Chapter 14 Footprinting with ArchR

Transcription factor (TF) footprinting allows for the prediction of the precise binding location of a TF at a particular locus. This is because the DNA bases that are directly bound by the TF are actually protected from transposition while the DNA bases immediately adjacent to TF binding are accessible.

Ideally, TF footprinting is performed at a single site to determine the precise binding location of the TF. However, in practice, this requires very high sequencing depth, often much higher depth than what most users would obtain from either bulk or single-cell ATAC-seq. To get around this problem, we can combine Tn5 insertion locations across many instances of predicted TF binding. For example, we can take all peaks that harbor a CTCF motif and make an aggregate TF footprint for CTCF across the whole genome.

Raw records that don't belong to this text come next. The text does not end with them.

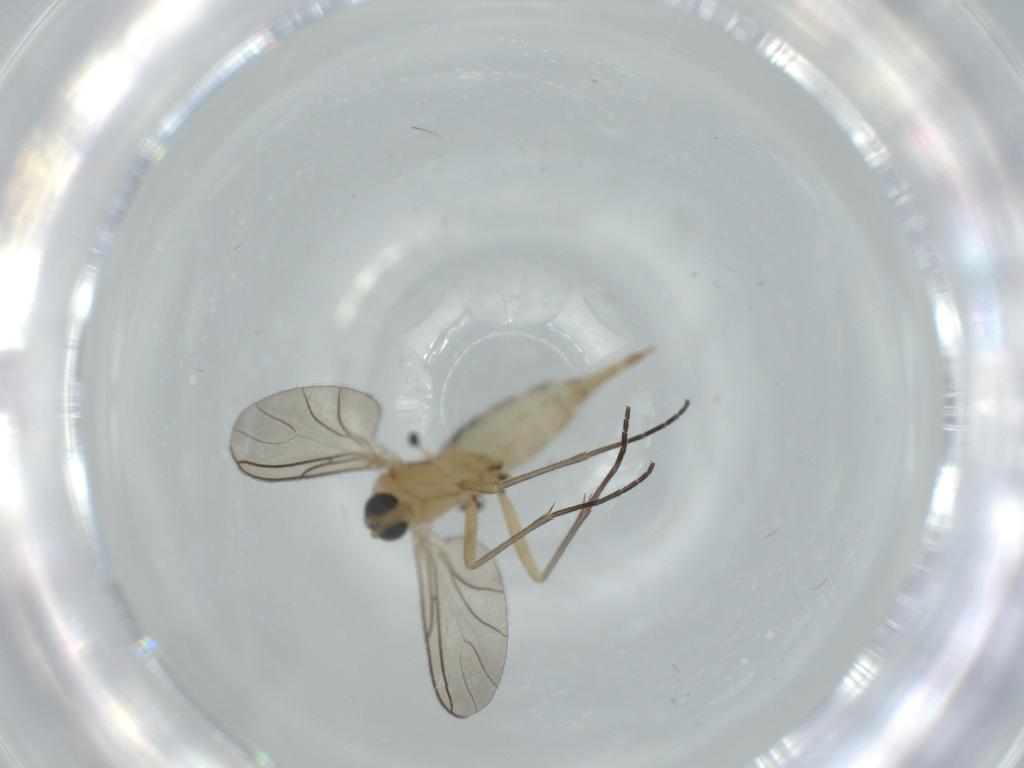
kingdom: Animalia
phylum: Arthropoda
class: Insecta
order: Diptera
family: Sciaridae
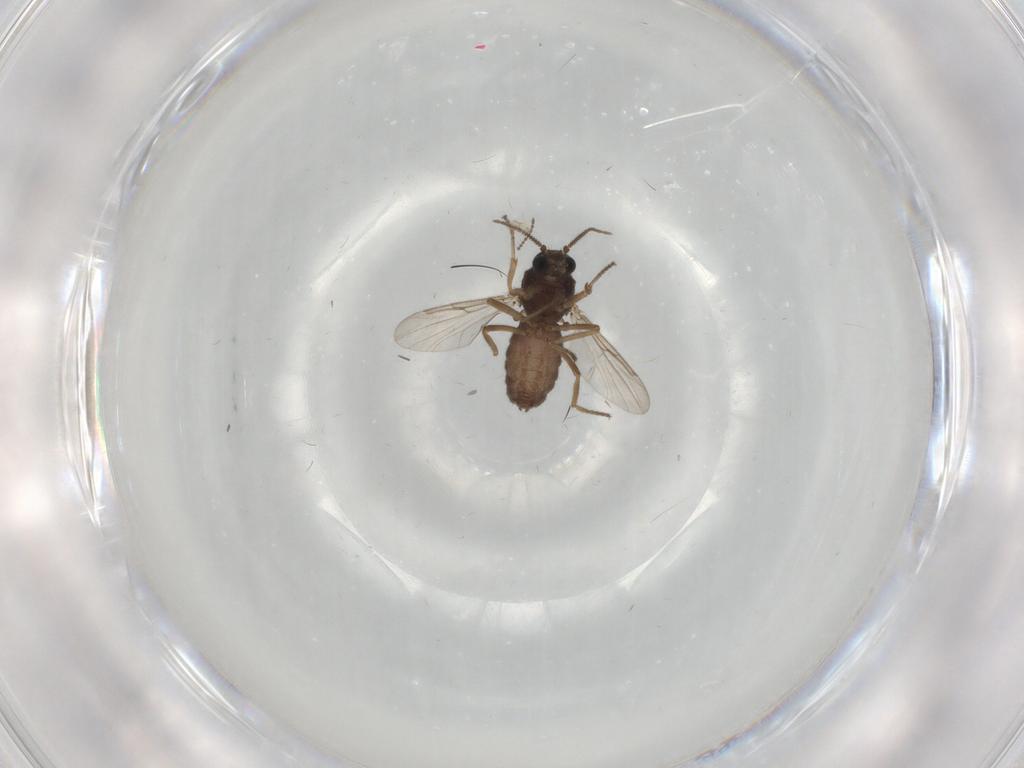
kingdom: Animalia
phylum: Arthropoda
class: Insecta
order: Diptera
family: Ceratopogonidae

The accuracy of this footprint relies on generating a reliable curated list of predicted binding sites for the TF of interest. ArchR does this in a naive way via the addMotifAnnotations() functions by searching the peak regions for any DNA sequence matching a motif. Depending on the degeneracy of the motif of interest, this may or may not be sufficient. These motif annotations get added to the ArchRProject as a binary representation on a per peak basis (0 = no motif, 1 = motif present). Once you have these motif annotations, ArchR performs footprinting using the getFootprints() function which takes as input an ArchRProject object and a GenomicRanges object that contains the positions of the motifs. These positions can be accessed from the ArchRProject via the getPositions() function. These footprints can then be plotted using the plotFootprints() function.

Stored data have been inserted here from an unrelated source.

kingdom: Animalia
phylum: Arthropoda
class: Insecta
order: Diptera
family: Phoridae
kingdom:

Perhaps most importantly, the footprinting analyses in ArchR account for known Tn5 insertion sequence bias. To do this, ArchR uses a matrix of hexamer position frequencies and a matrix of k-mer frequencies at Tn5 insertion sites:

All put together, this workflow generates footprint plots that take into account Tn5 insertion bias.

ArchR supports motif footprinting and custom footprinting of user-supplied features, both of which are discussed in this chapter.